Cold Freezing Effects On Foods

Aajonus conducted experiments with animals to determine whether freezing affects raw dairy and raw meat. He divided groups of animals with skin disorders and fed one group frozen raw butter and another group fresh unfrozen raw butter. The group receiving unfrozen butter healed significantly faster. He said the frozen group took five times longer to heal their skin. He ran similar experiments with raw meat, finding that animals fed raw unfrozen meat had no skin disorders, slept well, were calm, and showed no behavioral problems, while animals fed frozen raw meat developed skin disorders, scratched and bit at their skin, and in at least one case bled from self-inflicted wounds.

He cited a scientist who found that when cream is frozen, it loses its healing properties. He used these experiments to argue that freezing damages food in ways that parallel what cold does inside the body: disrupting molecular structures, destroying biological activity, and reducing the capacity of the food to nourish and heal.

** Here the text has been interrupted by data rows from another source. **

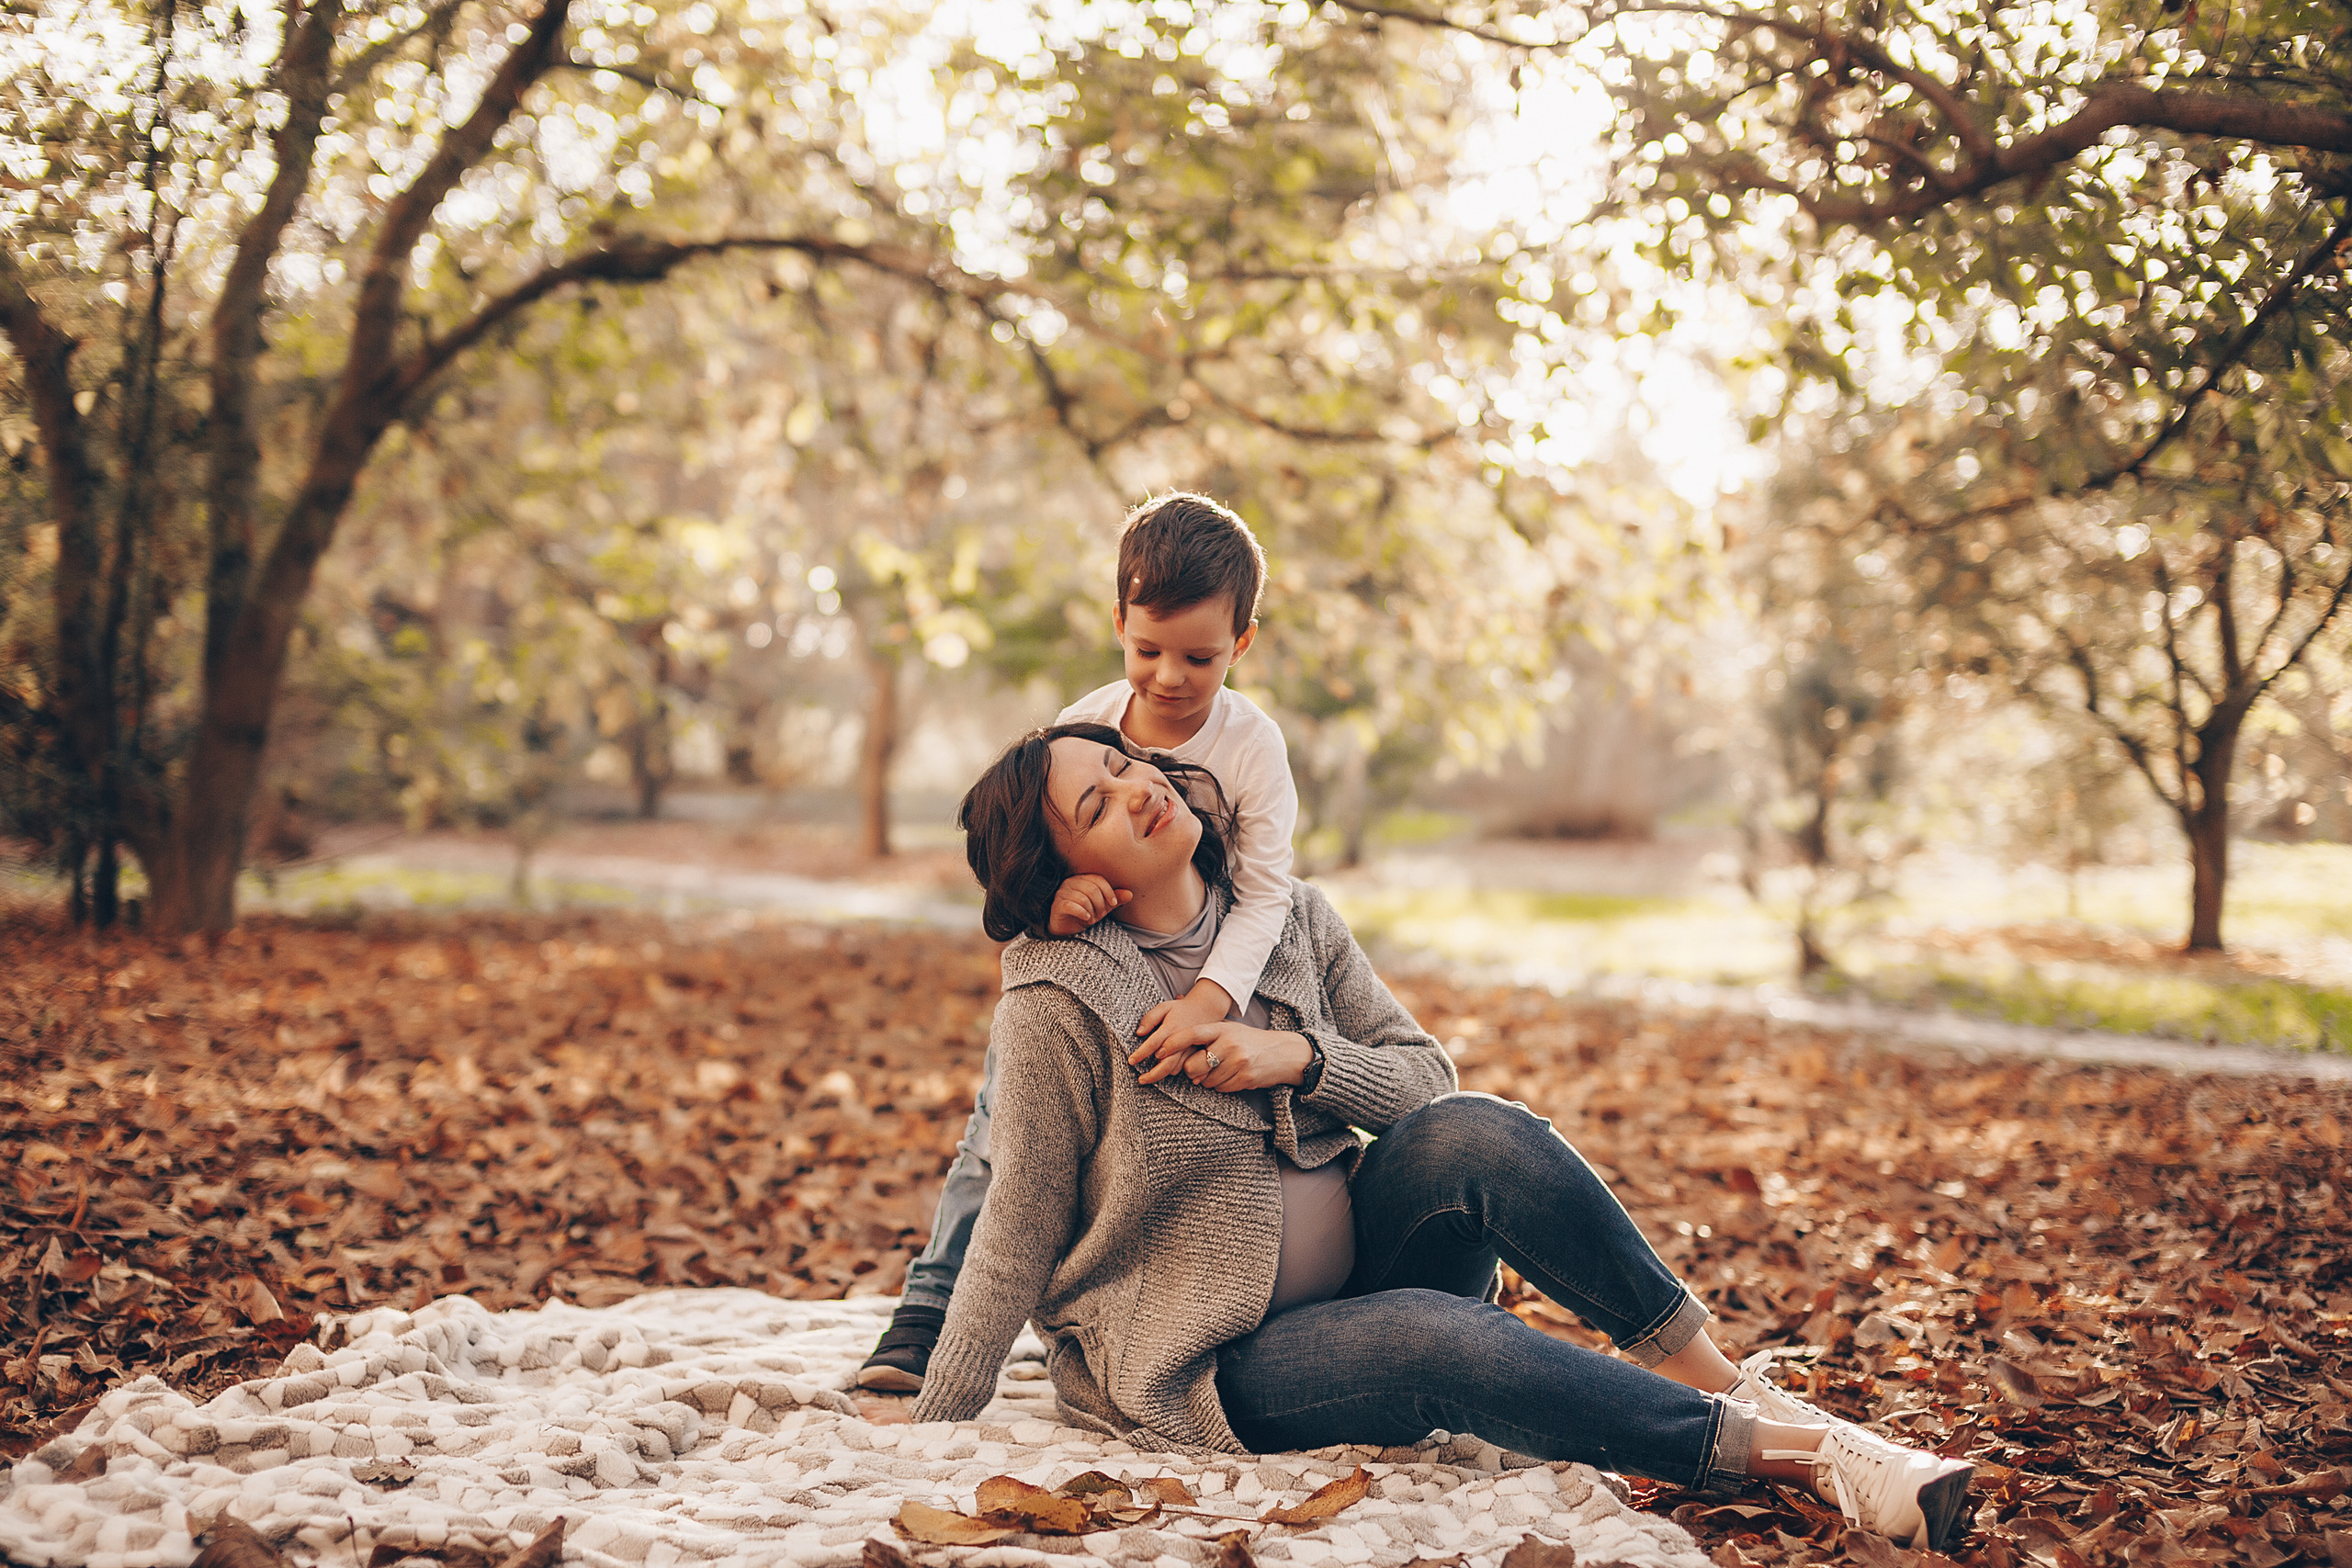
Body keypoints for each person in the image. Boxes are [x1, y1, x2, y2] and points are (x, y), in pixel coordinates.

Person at [883, 725, 1975, 1550]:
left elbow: (1423, 1078)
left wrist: (1300, 1060)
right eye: (1096, 801)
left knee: (1475, 1132)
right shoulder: (1058, 997)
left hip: (1371, 1255)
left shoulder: (1290, 917)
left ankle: (1735, 1386)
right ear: (1064, 866)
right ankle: (1803, 1460)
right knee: (1424, 1334)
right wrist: (941, 1415)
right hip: (1207, 1359)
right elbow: (1019, 1207)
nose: (1139, 789)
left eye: (1129, 767)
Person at [860, 494, 1298, 1390]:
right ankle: (929, 1312)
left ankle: (1150, 1298)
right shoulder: (1085, 727)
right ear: (1117, 625)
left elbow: (1264, 897)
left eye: (1199, 657)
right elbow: (1021, 860)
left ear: (1242, 645)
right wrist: (1054, 901)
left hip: (1205, 970)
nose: (1169, 677)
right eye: (1146, 651)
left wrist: (1210, 1002)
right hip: (1099, 969)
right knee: (1001, 1117)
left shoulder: (1251, 746)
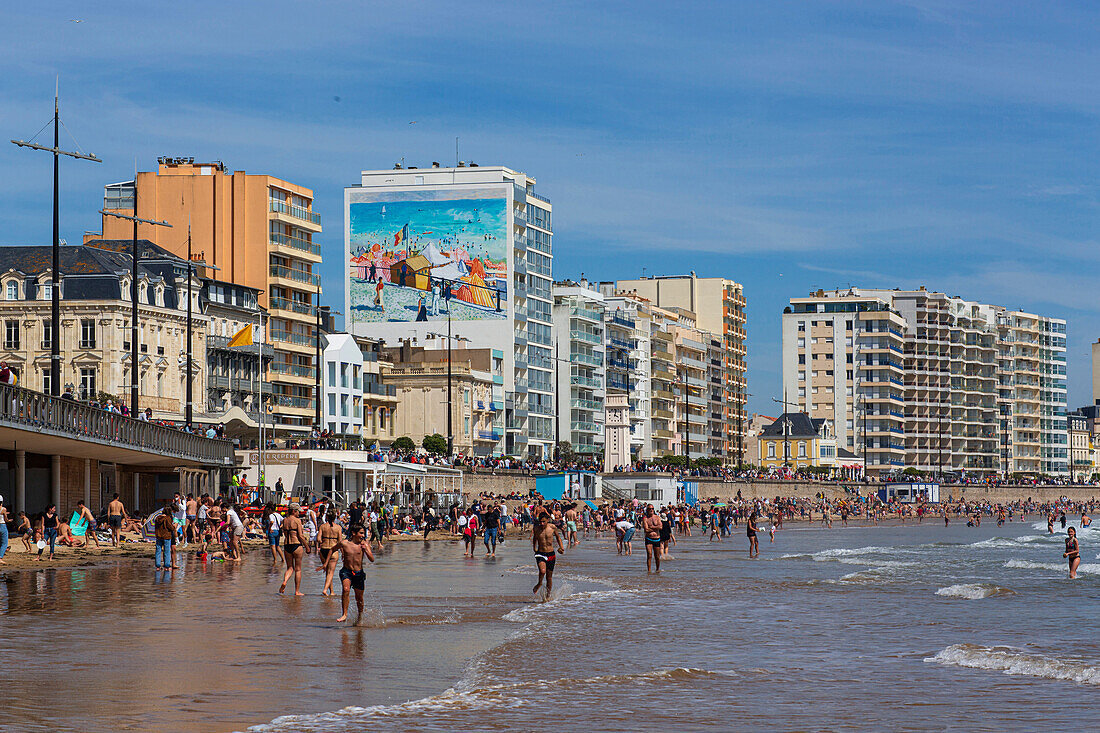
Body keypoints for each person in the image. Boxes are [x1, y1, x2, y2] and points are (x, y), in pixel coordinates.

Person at [336, 524, 376, 623]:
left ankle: (360, 617)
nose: (363, 535)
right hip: (346, 571)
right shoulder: (345, 543)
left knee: (359, 598)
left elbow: (372, 559)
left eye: (364, 533)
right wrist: (325, 564)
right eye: (361, 533)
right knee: (346, 590)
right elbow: (333, 549)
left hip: (358, 573)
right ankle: (344, 614)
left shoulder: (364, 544)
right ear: (354, 533)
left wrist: (366, 550)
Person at [278, 503, 311, 596]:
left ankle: (285, 581)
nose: (299, 513)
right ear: (293, 511)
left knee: (289, 568)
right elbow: (300, 536)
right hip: (296, 544)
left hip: (287, 545)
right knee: (298, 569)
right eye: (297, 511)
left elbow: (284, 533)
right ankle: (297, 591)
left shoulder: (285, 520)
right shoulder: (297, 521)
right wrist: (307, 546)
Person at [531, 511, 565, 600]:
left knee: (549, 577)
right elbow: (534, 539)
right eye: (540, 522)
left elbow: (558, 537)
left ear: (548, 520)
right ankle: (539, 583)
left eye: (543, 522)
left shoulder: (552, 527)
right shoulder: (536, 529)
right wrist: (534, 548)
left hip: (551, 554)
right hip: (540, 553)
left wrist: (561, 547)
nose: (542, 524)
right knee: (542, 571)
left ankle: (547, 596)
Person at [317, 511, 344, 596]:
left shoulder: (322, 526)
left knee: (327, 572)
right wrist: (343, 553)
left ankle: (331, 592)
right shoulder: (338, 527)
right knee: (330, 572)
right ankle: (325, 590)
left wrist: (323, 541)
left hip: (323, 550)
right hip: (333, 550)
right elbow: (340, 541)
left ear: (327, 517)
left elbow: (318, 539)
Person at [153, 502, 178, 570]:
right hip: (166, 536)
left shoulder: (157, 518)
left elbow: (156, 527)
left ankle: (158, 565)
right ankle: (166, 565)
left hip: (158, 536)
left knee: (158, 551)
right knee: (166, 551)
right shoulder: (167, 518)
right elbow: (171, 527)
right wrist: (174, 526)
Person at [642, 506, 662, 573]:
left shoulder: (657, 517)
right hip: (648, 538)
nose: (651, 510)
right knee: (649, 555)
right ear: (647, 510)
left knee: (657, 556)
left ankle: (657, 569)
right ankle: (649, 571)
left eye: (652, 509)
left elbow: (661, 527)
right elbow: (646, 529)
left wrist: (652, 527)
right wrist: (656, 528)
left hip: (656, 538)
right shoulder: (645, 519)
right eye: (650, 509)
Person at [0, 494, 8, 563]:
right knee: (4, 543)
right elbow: (5, 519)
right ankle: (0, 558)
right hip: (2, 525)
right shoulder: (3, 509)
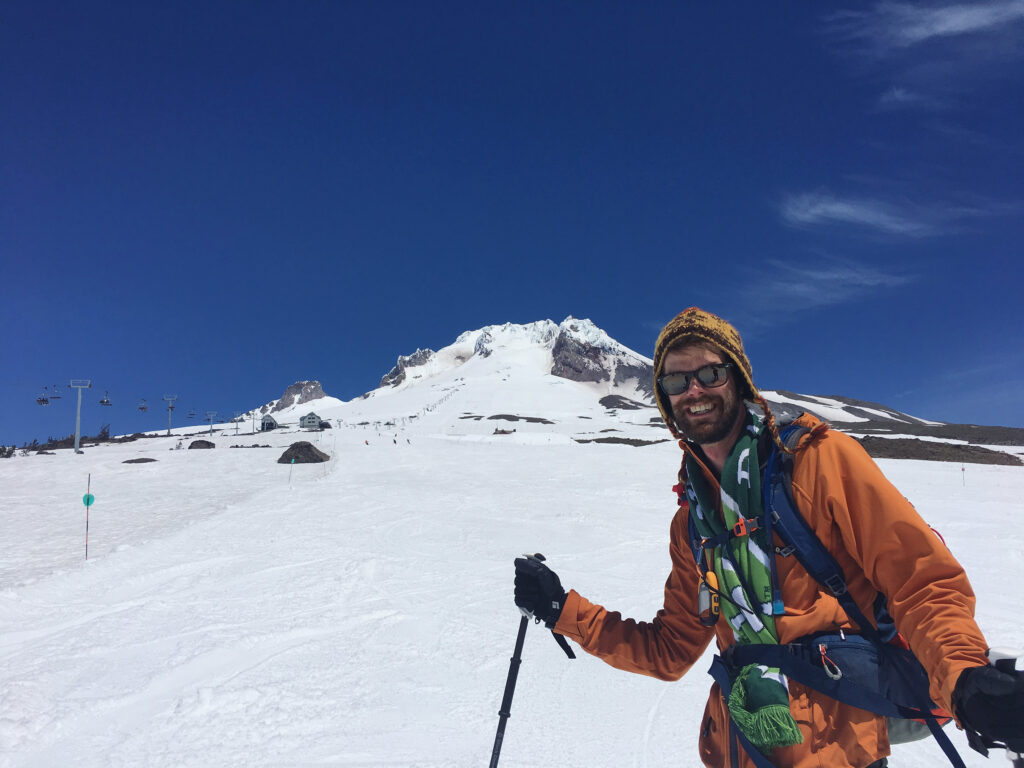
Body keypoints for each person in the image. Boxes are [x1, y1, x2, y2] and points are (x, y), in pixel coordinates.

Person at [514, 307, 1024, 768]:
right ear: (665, 399)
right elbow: (670, 649)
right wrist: (564, 610)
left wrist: (964, 678)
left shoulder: (817, 463)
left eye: (710, 372)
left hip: (837, 753)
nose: (694, 390)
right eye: (675, 380)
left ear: (738, 379)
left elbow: (920, 580)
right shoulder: (694, 521)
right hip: (741, 751)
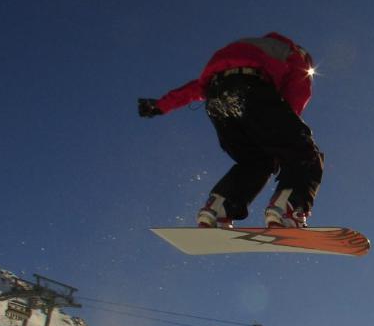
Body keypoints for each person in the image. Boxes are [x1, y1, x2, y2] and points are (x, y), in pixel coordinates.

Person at [138, 33, 323, 229]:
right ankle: (288, 209)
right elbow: (295, 95)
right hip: (251, 90)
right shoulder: (295, 55)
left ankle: (219, 209)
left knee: (256, 161)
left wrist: (159, 106)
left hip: (217, 99)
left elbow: (195, 88)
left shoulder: (248, 47)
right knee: (302, 150)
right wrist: (283, 132)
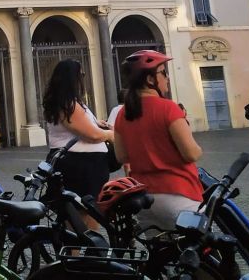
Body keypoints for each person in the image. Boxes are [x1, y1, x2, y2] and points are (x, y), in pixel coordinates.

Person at [113, 50, 203, 231]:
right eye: (163, 72)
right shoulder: (168, 108)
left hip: (144, 199)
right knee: (203, 254)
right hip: (179, 194)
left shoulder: (123, 113)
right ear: (150, 79)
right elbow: (191, 153)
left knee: (162, 255)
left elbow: (121, 156)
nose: (167, 78)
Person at [43, 59, 112, 228]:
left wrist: (98, 124)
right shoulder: (68, 104)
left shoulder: (68, 102)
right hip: (80, 167)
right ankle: (81, 253)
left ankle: (79, 252)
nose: (83, 78)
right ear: (72, 78)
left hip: (82, 165)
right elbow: (93, 136)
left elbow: (85, 128)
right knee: (84, 218)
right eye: (81, 74)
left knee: (80, 217)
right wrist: (111, 134)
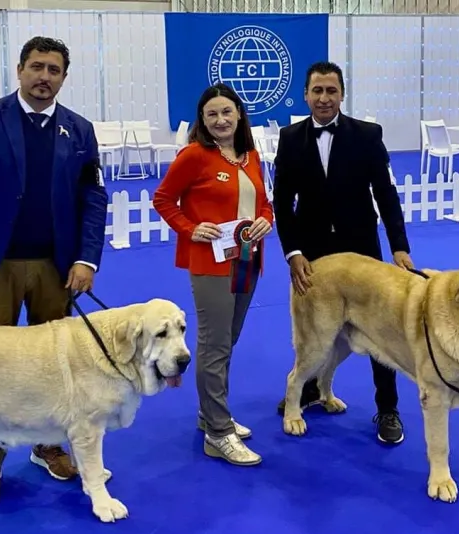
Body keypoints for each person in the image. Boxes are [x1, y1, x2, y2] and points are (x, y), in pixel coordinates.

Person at [0, 36, 109, 506]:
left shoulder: (81, 130)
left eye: (54, 70)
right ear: (19, 70)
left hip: (57, 268)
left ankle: (47, 444)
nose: (44, 77)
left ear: (64, 77)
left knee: (55, 367)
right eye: (36, 67)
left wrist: (86, 258)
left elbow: (93, 197)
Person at [272, 61, 414, 445]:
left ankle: (388, 407)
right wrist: (293, 252)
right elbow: (282, 204)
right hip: (312, 253)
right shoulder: (288, 139)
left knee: (381, 329)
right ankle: (305, 390)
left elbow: (385, 194)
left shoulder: (368, 135)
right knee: (314, 332)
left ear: (342, 94)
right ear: (305, 94)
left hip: (362, 247)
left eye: (331, 90)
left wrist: (399, 247)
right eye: (316, 90)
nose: (323, 98)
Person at [153, 83, 274, 466]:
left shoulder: (250, 156)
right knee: (214, 344)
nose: (221, 120)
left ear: (239, 114)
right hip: (210, 265)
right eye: (212, 115)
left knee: (228, 339)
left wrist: (265, 223)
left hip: (248, 261)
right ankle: (218, 433)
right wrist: (190, 228)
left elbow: (265, 204)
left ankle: (210, 415)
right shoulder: (193, 156)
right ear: (203, 121)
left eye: (227, 112)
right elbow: (162, 199)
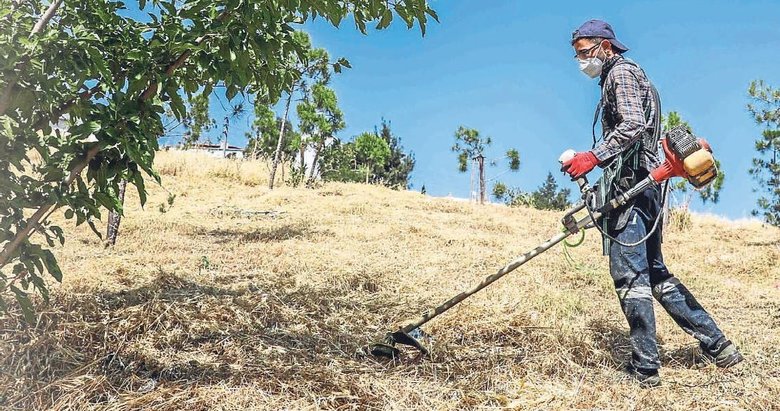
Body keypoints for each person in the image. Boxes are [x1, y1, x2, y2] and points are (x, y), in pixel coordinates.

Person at [561, 19, 743, 387]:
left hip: (635, 189)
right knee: (656, 274)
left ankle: (646, 369)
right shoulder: (624, 75)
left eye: (584, 53)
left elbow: (632, 125)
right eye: (577, 55)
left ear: (605, 47)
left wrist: (592, 156)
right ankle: (719, 346)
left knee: (630, 277)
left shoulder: (621, 74)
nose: (581, 61)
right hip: (646, 186)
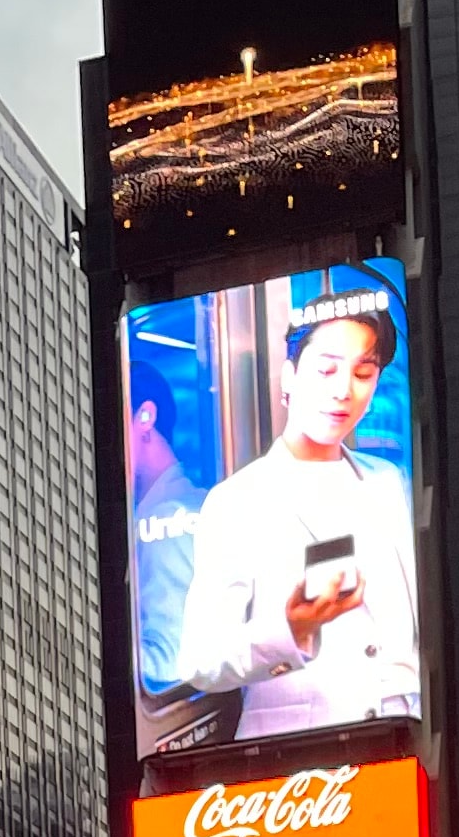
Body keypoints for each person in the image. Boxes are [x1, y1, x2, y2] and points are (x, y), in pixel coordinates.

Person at [170, 278, 419, 739]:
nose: (345, 390)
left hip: (406, 739)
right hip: (300, 760)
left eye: (363, 374)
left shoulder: (390, 482)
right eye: (326, 370)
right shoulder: (237, 500)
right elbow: (199, 660)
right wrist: (290, 629)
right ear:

He positioned Sally Fallon's disagreement with this view as uninformed, because in his account she had not conducted the experiments herself.

Cold Milk Specifically

He returned repeatedly to cold milk as a particular danger, because milk contains casein and lactose that are highly dependent on hydrochloric acid and bile for proper digestion, and the consequences of them passing undigested into the blood are substantial. He specified that milk left in the refrigerator should be taken out at least 12 hours before drinking to allow it to reach room temperature. When traveling without this option, he said he limited himself to two ounces of cold milk at a time at most.

He said if someone drank cold milk quickly and the milk reached the stomach cold, the sequence was predictable: no hydrochloric acid, casein and lactate pass into the duodenum, bile does not release well if the temperature there is still too cold, undigested lactate enters the blood, the person becomes thirsty, develops dry mouth, may develop headaches, allergies, or yeast infections. The minimum consequence was that nutrients from the milk would simply be lost. He said, "always suck your milk," meaning keep it in the mouth, warm it there, and swallow it slowly.

He also noted that bacteria naturally present in raw milk are neutralized by cold from the mouth all the way to the stomach, removing one of the benefits of raw milk consumption, unless the milk was held in the mouth long enough to warm before swallowing.